Je ne suis en rien représentatif de cette époque, mais pas non plus un cas d'école. L'atmosphère assurément, était plombée par cette certitude, jamais formulée, incroyablement efficace d'être aussi insidieuse, que la véritable frontière entre les classes passait par là : au peuple, aux enfants de mineurs qui formaient le groupe de mes camarades de classe, la gym, le ballon - le corps quoi !- à la bourgeoisie, à l'élite, les choses de l'esprit. Sans que jamais cela fût dit dans ma famille, je crains bien qu'on y reproduisît cette sentence prêtée à Stendhal : J'aime le peuple, je déteste les oppresseurs, mais ce serait pour moi un supplice de tous les instants que de vivre avec le peuple. Entre la ténacité maternelle à sortir de sa condition et l'aisance paternelle issue de la certitude de n'en être pas ; l'injonction tacite mais pesante d'être exemplaire à la fois parce que fils d'instituteur, bourgeois certes décadent mais éclairé ; juif enfin. Aimer le sport, s'enthousiasmer pour tel ou tel match - qui par ailleurs étaient rares en ces débuts de la TV - eût été sinon inconvenant en tout cas excessif. Ce n'était pas ici affaire de puritanisme quoique celui-ci dût assurément y prendre sa part mais de cette austérité pudique pour qui seules les choses nobles se devaient être exprimées et ainsi ni les sentiments, ni les émotions encore moins les emportements ludiques. Passe encore que la ferveur trouvât à se nourrir en telle cantate de Bach ou tel roman de Balzac mais à l'occasion d'un tournoi sportif, non !

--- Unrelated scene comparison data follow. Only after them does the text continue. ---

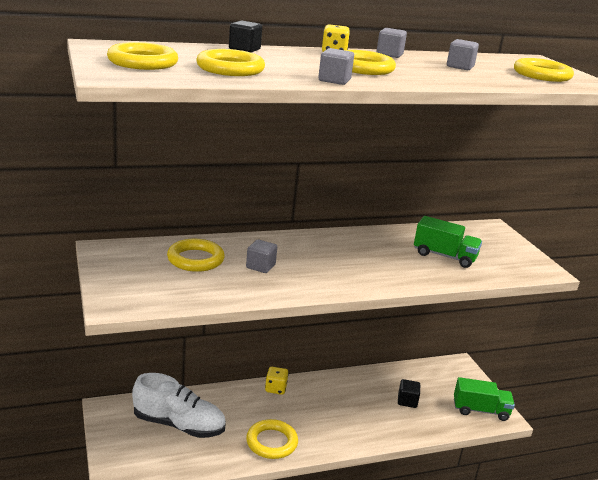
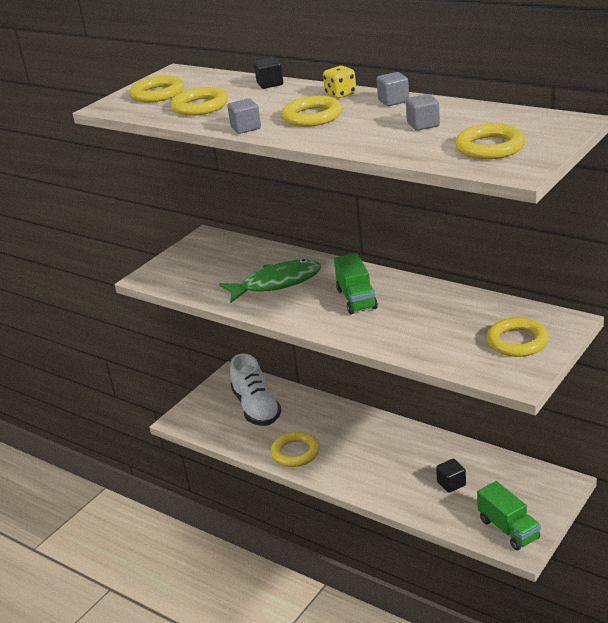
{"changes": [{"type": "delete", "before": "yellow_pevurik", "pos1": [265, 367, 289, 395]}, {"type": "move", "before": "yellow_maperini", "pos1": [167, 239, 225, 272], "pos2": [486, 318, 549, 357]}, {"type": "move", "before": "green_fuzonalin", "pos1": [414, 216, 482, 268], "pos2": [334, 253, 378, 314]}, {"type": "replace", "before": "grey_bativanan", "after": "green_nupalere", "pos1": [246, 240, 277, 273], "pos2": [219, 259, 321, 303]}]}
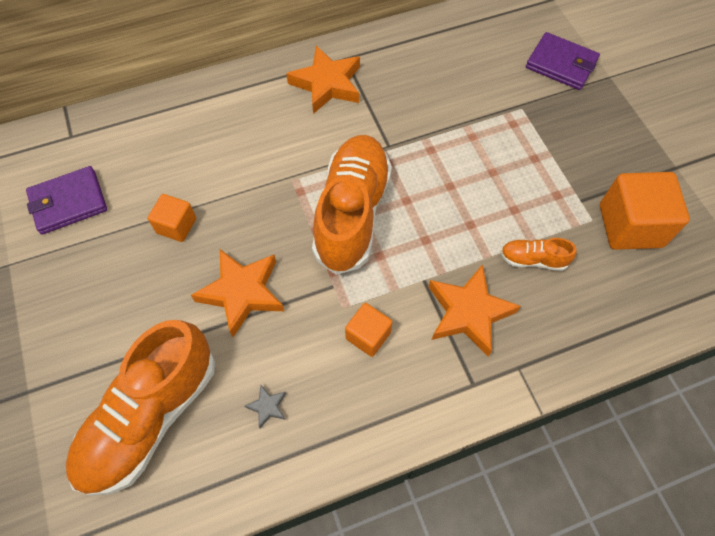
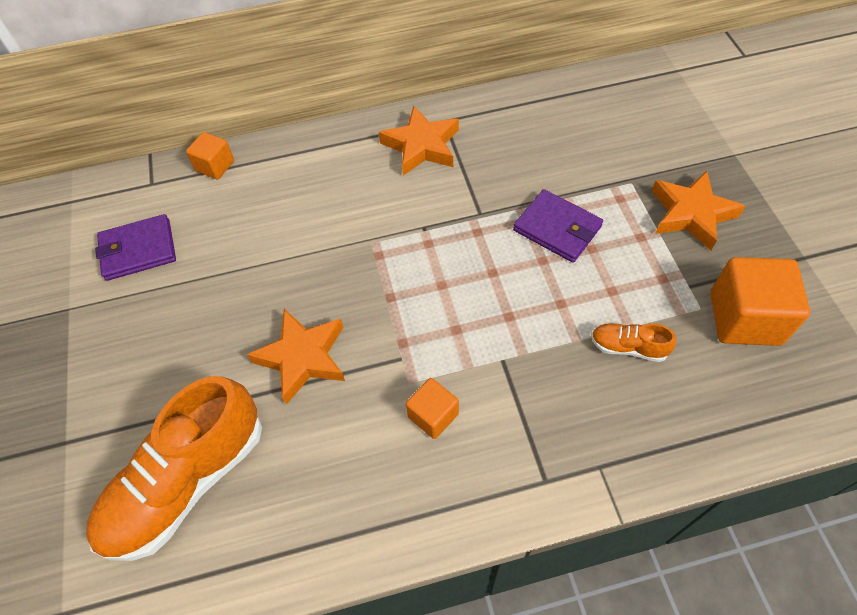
{"changes": [{"type": "delete", "before": "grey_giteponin", "pos1": [245, 385, 286, 428]}, {"type": "delete", "before": "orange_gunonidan", "pos1": [312, 135, 392, 275]}, {"type": "move", "before": "orange_bativanan", "pos1": [148, 194, 196, 242], "pos2": [186, 132, 234, 180]}, {"type": "move", "before": "orange_giteponin", "pos1": [429, 264, 521, 356], "pos2": [652, 171, 746, 251]}, {"type": "move", "before": "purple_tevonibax", "pos1": [526, 32, 600, 90], "pos2": [513, 189, 603, 263]}]}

Il m'est arrivé de dire combien je crus longtemps avoir été un pur esprit et n'avoir découvert que tard, si tard, que j'eusse un corps - sans d'ailleurs être parvenu jamais à m'identifier à lui en tout cas certainement pas à m'y résumer : ce n'était pas que boutade ! Ce corps où ne se jouait rien d'essentiel passait après tout le reste et ce qui s'y passait qui l'engageait devait mieux demeurer sous le sceau du silence. Aujourd'hui encore, y sacrifier, ne serait ce que pour ces promenades supposées m'entretenir, me paraissent encore trop surfaites pour que je n'y consente qu'avec peine et le désagréable sentiment d'y perdre mon temps. Il est ici un équilibre entre corps et esprit que je n'ai pas trouvé ; au moins suis-je persuadé que l'époque, quoiqu'en sens inverse, ne le trouva pas non plus.

Au moins ces courses échappent-elles - un peu - à la logique de la concurrence, de la performance : il s'y agit plus d'en être que d'y être le premier. Même si chacun, le téléphone obsessionnellement tenu dans les mains est consulté à tout moment soit pour se filmer en train de courir soit pour mesurer sa vitesse ou le nombre de calories, soit pour s'assurer que sa communauté comme on dit maintenant, fût dûment avertie et au courant de ce qu'il fait et où il se trouve.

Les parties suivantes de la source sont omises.